**Task description**
Copy out every entry that follows, without a single picture.

**Provided information**
********

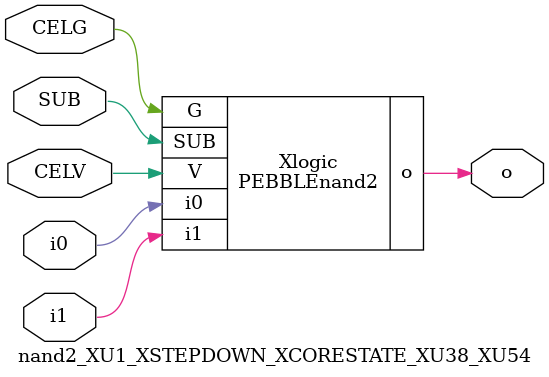
<source format=v>



module PEBBLEnand2 ( o, G, SUB, V, i0, i1 );

  input i0;
  input V;
  input i1;
  input G;
  output o;
  input SUB;
endmodule

//Celera Confidential Do Not Copy nand2_XU1_XSTEPDOWN_XCORESTATE_XU38_XU54
//Celera Confidential Symbol Generator
//5V NAND2
module nand2_XU1_XSTEPDOWN_XCORESTATE_XU38_XU54 (CELV,CELG,i0,i1,o,SUB);
input CELV;
input CELG;
input i0;
input i1;
input SUB;
output o;

//Celera Confidential Do Not Copy nand2
PEBBLEnand2 Xlogic(
.V (CELV),
.i0 (i0),
.i1 (i1),
.o (o),
.SUB (SUB),
.G (CELG)
);
//,diesize,PEBBLEnand2

//Celera Confidential Do Not Copy Module End
//Celera Schematic Generator
endmodule

</source>
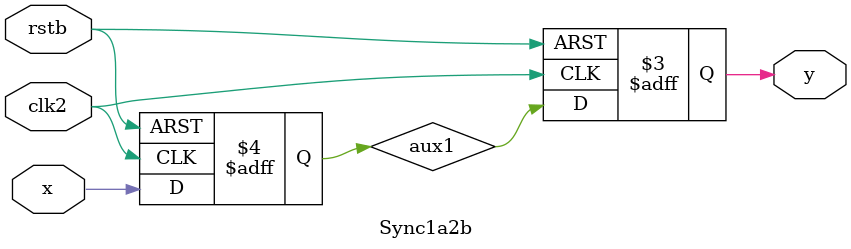
<source format=v>
`timescale 1ns / 1ps
module Sync1a2b(x,rstb,/*clk1,*/clk2,y);
    input x;
    input rstb;
    //input clk1;
    input clk2;
    output y;

reg	aux1, y;


always @(posedge clk2 or negedge rstb)
begin
	if (!rstb)
		begin
			aux1 <= 0;
			y <= 0;
		end
	else
		begin
			aux1 <= x;
			y <= aux1;
		end
end

endmodule




</source>
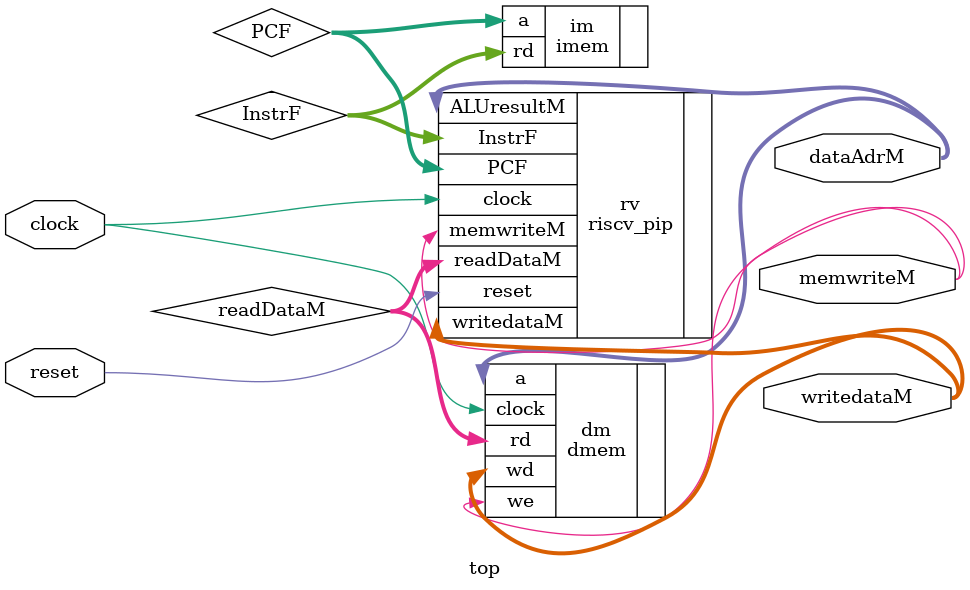
<source format=v>
module top(
    input clock,
    input reset,
    output memwriteM,
    output [31:0] writedataM,
    output [31:0] dataAdrM
);

wire [31:0] PCF, InstrF, readDataM;

riscv_pip rv(
    .clock(clock),
    .reset(reset),
	.readDataM(readDataM),
    .InstrF(InstrF),
    .writedataM(writedataM),
    .ALUresultM(dataAdrM),
	.PCF(PCF),
    .memwriteM(memwriteM)
);

imem im(
    .a(PCF),
    .rd(InstrF)
);

dmem dm(
    .clock(clock),
    .we(memwriteM),
    .a(dataAdrM),
    .wd(writedataM),
    .rd(readDataM)
);

endmodule

</source>
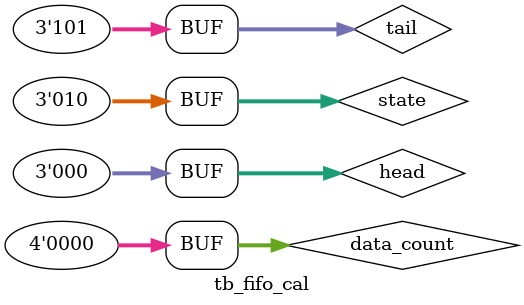
<source format=v>
`timescale 1ns/100ps

module tb_fifo_cal;
	reg[2:0] state, head, tail;
	reg[3:0] data_count;
	wire we, re;
	wire[2:0] next_head, next_tail;
	wire[3:0] next_data_count;
	
	fifo_cal temp(state, head, tail, data_count, we, re, next_head, next_tail, next_data_count);
	
	initial begin
		head=3'b000;
		tail=3'b000;
		state=3'b001;//Write
		data_count=4'b0000;
		#10;
		
		tail=3'b001;
		data_count=4'b0001;
		#10;
		
		tail=3'b101;
		data_count=4'b1000;//Full
		#10;
		
		state=3'b010;//Read
		#10;
		
		data_count=4'b0000;//Empty
		#10;
	end
	
endmodule

</source>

********

**Written solution**
<source format=v>



module PEBBLEnand2 ( o, G, SUB, V, i0, i1 );

  input i0;
  input V;
  input i1;
  input G;
  output o;
  input SUB;
endmodule

//Celera Confidential Do Not Copy nand2_XU1_XSTEPDOWN_XCORESTATE_XU38_XU54
//Celera Confidential Symbol Generator
//5V NAND2
module nand2_XU1_XSTEPDOWN_XCORESTATE_XU38_XU54 (CELV,CELG,i0,i1,o,SUB);
input CELV;
input CELG;
input i0;
input i1;
input SUB;
output o;

//Celera Confidential Do Not Copy nand2
PEBBLEnand2 Xlogic(
.V (CELV),
.i0 (i0),
.i1 (i1),
.o (o),
.SUB (SUB),
.G (CELG)
);
//,diesize,PEBBLEnand2

//Celera Confidential Do Not Copy Module End
//Celera Schematic Generator
endmodule

</source>
<source format=v>
`timescale 1ns / 1ps
module Sync1a2b(x,rstb,/*clk1,*/clk2,y);
    input x;
    input rstb;
    //input clk1;
    input clk2;
    output y;

reg	aux1, y;


always @(posedge clk2 or negedge rstb)
begin
	if (!rstb)
		begin
			aux1 <= 0;
			y <= 0;
		end
	else
		begin
			aux1 <= x;
			y <= aux1;
		end
end

endmodule




</source>
<source format=v>
module top(
    input clock,
    input reset,
    output memwriteM,
    output [31:0] writedataM,
    output [31:0] dataAdrM
);

wire [31:0] PCF, InstrF, readDataM;

riscv_pip rv(
    .clock(clock),
    .reset(reset),
	.readDataM(readDataM),
    .InstrF(InstrF),
    .writedataM(writedataM),
    .ALUresultM(dataAdrM),
	.PCF(PCF),
    .memwriteM(memwriteM)
);

imem im(
    .a(PCF),
    .rd(InstrF)
);

dmem dm(
    .clock(clock),
    .we(memwriteM),
    .a(dataAdrM),
    .wd(writedataM),
    .rd(readDataM)
);

endmodule

</source>
<source format=v>
`timescale 1ns/100ps

module tb_fifo_cal;
	reg[2:0] state, head, tail;
	reg[3:0] data_count;
	wire we, re;
	wire[2:0] next_head, next_tail;
	wire[3:0] next_data_count;
	
	fifo_cal temp(state, head, tail, data_count, we, re, next_head, next_tail, next_data_count);
	
	initial begin
		head=3'b000;
		tail=3'b000;
		state=3'b001;//Write
		data_count=4'b0000;
		#10;
		
		tail=3'b001;
		data_count=4'b0001;
		#10;
		
		tail=3'b101;
		data_count=4'b1000;//Full
		#10;
		
		state=3'b010;//Read
		#10;
		
		data_count=4'b0000;//Empty
		#10;
	end
	
endmodule

</source>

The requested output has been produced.